[Brief] Update the lines of all the records below by changing every "dist" to "distance" and keeping everything else the same. Omit the pictures from your answer.

[Data records]
□ □ □ □

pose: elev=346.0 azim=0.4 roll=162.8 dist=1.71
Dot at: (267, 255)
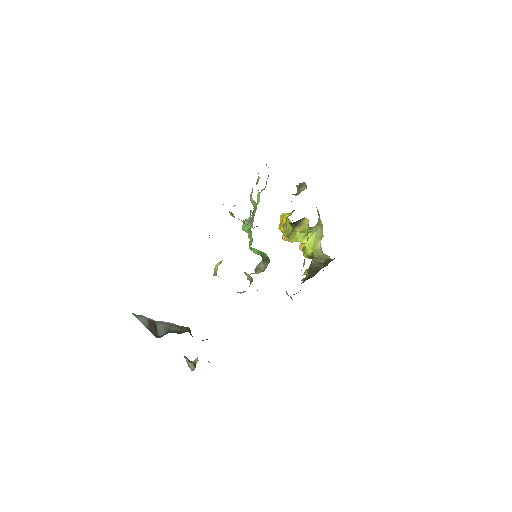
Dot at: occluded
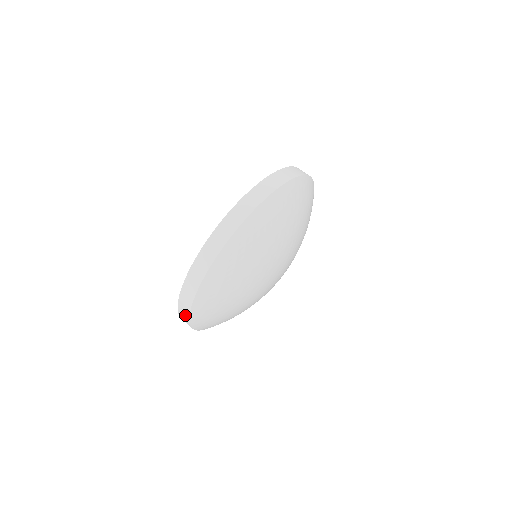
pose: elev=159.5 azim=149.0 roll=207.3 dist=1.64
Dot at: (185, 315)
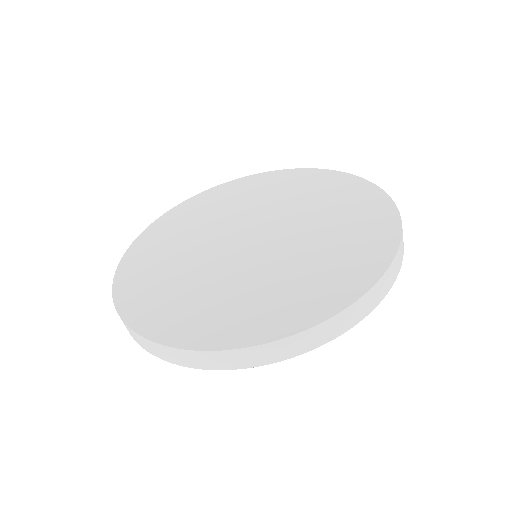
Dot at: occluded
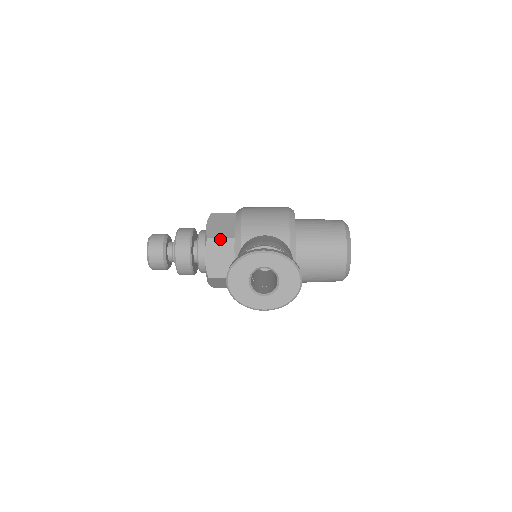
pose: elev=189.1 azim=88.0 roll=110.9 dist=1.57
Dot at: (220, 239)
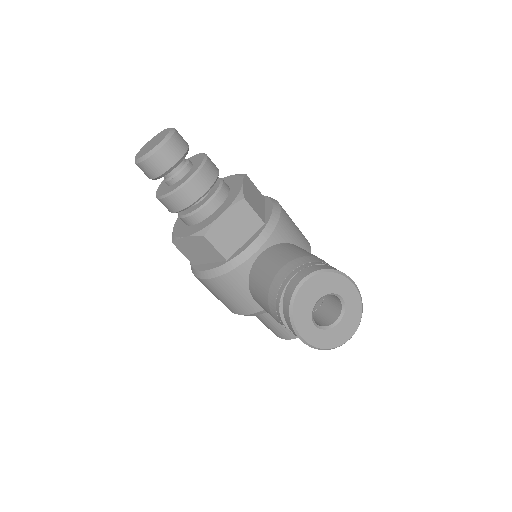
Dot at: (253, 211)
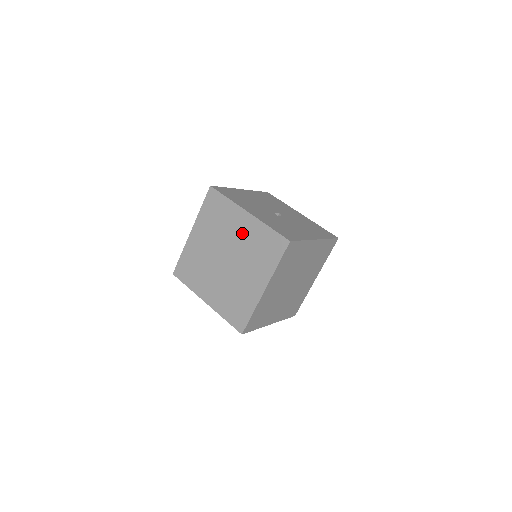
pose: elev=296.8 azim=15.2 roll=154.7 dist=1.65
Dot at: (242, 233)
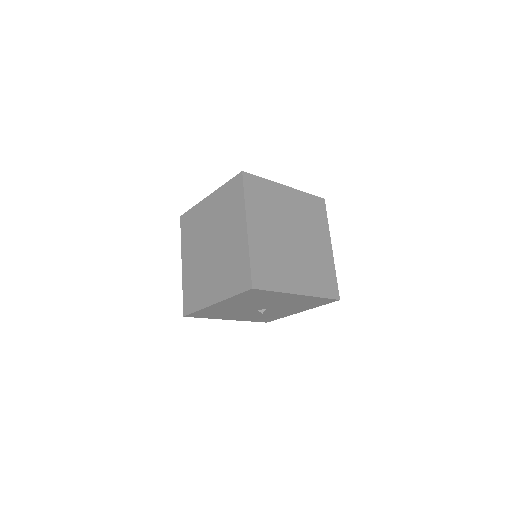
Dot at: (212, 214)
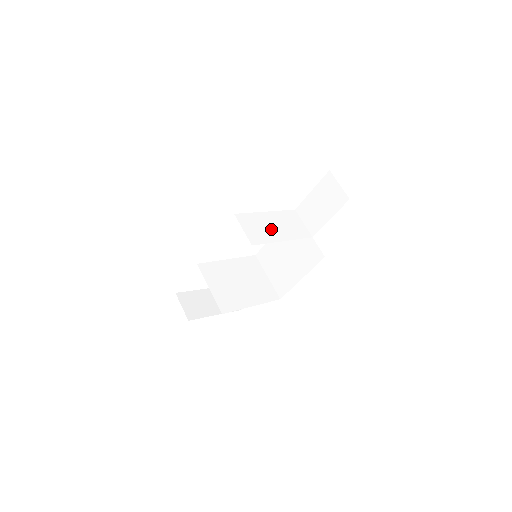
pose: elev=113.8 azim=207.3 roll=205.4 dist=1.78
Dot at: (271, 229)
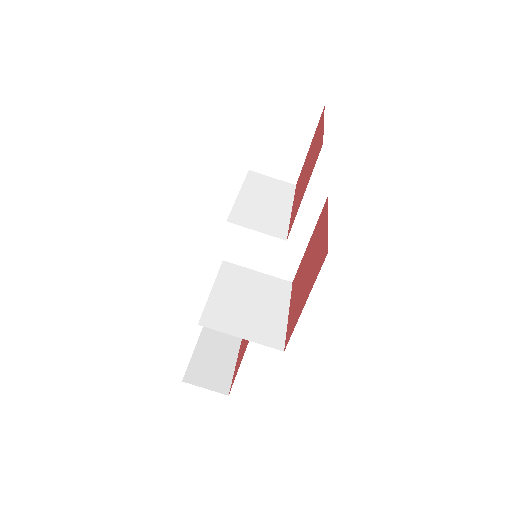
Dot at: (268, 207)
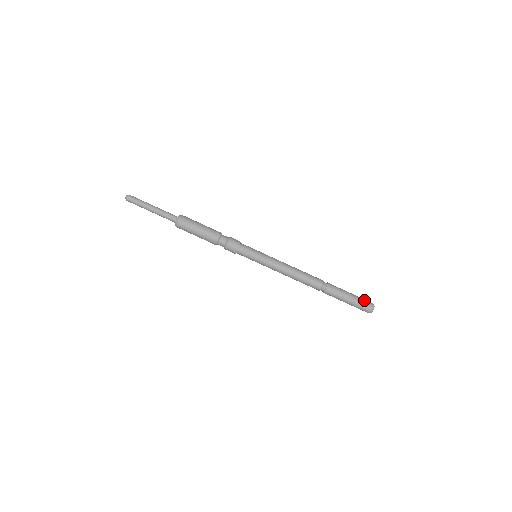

□ □ □ □

[Finished answer]
pose: elev=346.0 azim=0.4 roll=162.8 distance=1.71
Dot at: (267, 255)
Dot at: occluded
pose: elev=159.5 azim=149.0 roll=207.3 distance=1.64
Dot at: (185, 315)
Dot at: occluded
pose: elev=189.1 azim=88.0 roll=110.9 distance=1.57
Dot at: (220, 239)
Dot at: (253, 211)
pose: elev=296.8 azim=15.2 roll=154.7 distance=1.65
Dot at: (242, 233)
Dot at: (212, 214)
pose: elev=113.8 azim=207.3 roll=205.4 distance=1.78
Dot at: (271, 229)
Dot at: (268, 207)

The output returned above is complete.